I mean, did the designer of Catan crowdsource his rulebook, putting up for a vote whether there should be three or four ore hexes on the gameboard? No. That’d be absurd, and it’d make for an unbalanced and unfulfilling game. So why would this be any different?
Hear complaints, sure. Weigh their merits. But then swiftly disregard them when they’d interfere with something that works.
That’s not to say my constitution hasn’t seen any changes in seven years. A couple times, someone has brought something small to my attention that I agreed wasn’t working as it should. But these are time-tested rules by now, and there are plenty of others who’d attest to them:
From Nando Di Fino, now with The Athletic but made famous by the Sam Walker book Fantasyland:
“In-season, I might pay more attention to this league than any other. It’s fun … it’s like the bounce house of dynasty leagues.”
From Scott Maurer, inaugural member and 2013 champion:
“Pretty much all my leagues have a trade deadline, but none of the others turn that deadline into one of the highlights of the season. Last year, there were more trades in SWDL at the deadline than in my other six leagues combined. That’s the beauty of dynasty, but some rule setups make this outcome unlikely. I think the magic ingredients are the trade deadline, the auction values and the lack of an in-season salary cap.”
From Kayla Van Horn, third-year member:
“The great thing about the SWDL is the crazy depth which requires you to be familiar with basically the entire player pool. Someone joked that anyone with a pulse is an asset in this league, and it isn’t much of an exaggeration.”
From David Greenman, third-year member and actor from Bones and About Last Night
“This league has given me an opportunity to look at prospects and fringe players in a way 10-, 12-, and even 15-team leagues never could. The typical stars and scrubs approach is much harder when 23 other teams are on top of those $1 players, too.”
From Jonathan Norman, inaugural member who shares a team with Chris Morales:
“The league is the toughest to win of all the leagues I’ve ever played in. So any time two ‘everymen’ finish ahead of the ‘experts,’ we’re pretty pumped.”
And our old buddy Chris Morales again:
“I don’t personally know anyone in the league but I know the people in this league.
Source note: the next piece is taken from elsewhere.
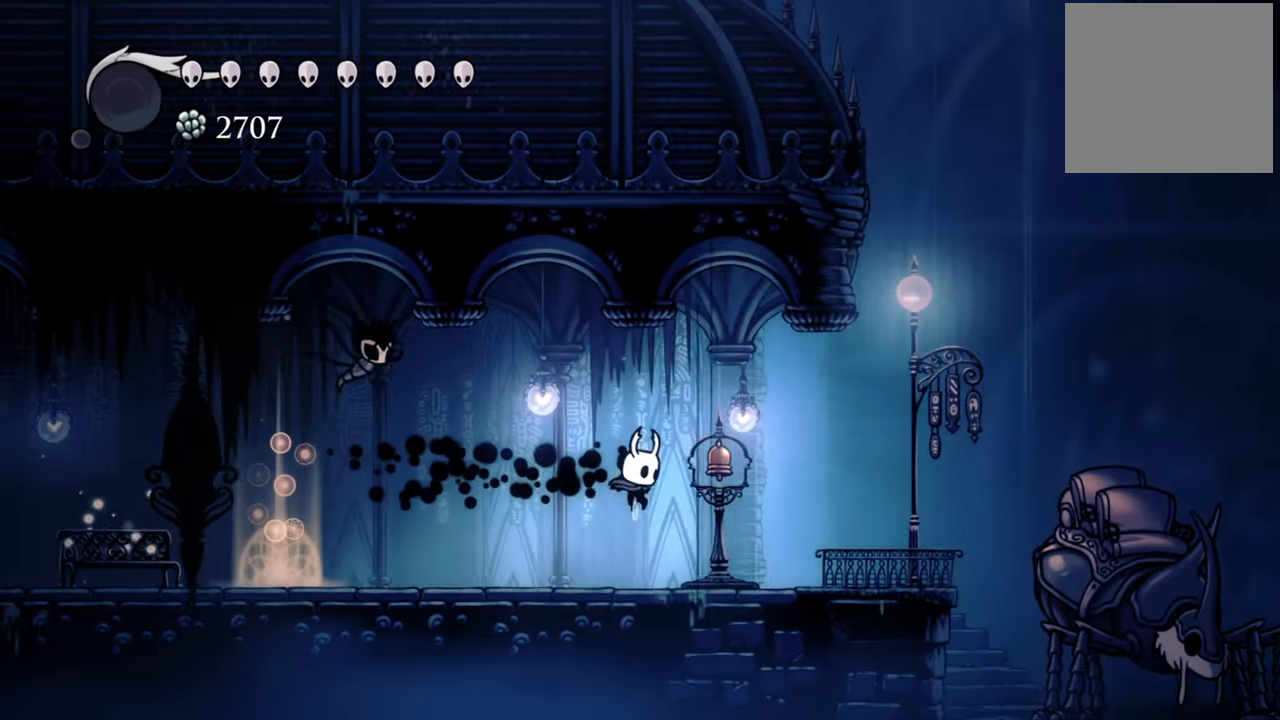
{"buttons": ["DPAD_RIGHT"], "events": [[400, "DPAD_RIGHT", "down"]]}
I know how they want to build and how they value players. In my 6-8 leagues on an annual basis, this is the league I crave to win the most. The pride of winning this format speaks more to me than winning a few hundred dollars in my other leagues.”
If you’ve read this far, it’s obvious you’re interested and I probably don’t need to sell the idea any further, but understand that I only do so because it’s something that’s brought great joy to me. And I’d like for others to share in that joy. So read over the constitution, gather up some friends, and go and have yourselves a rewarding Fantasy Baseball experience that — who knows? — maybe will last you an entire lifetime.
If there was ever a time to take the time to do it right, it’s right now.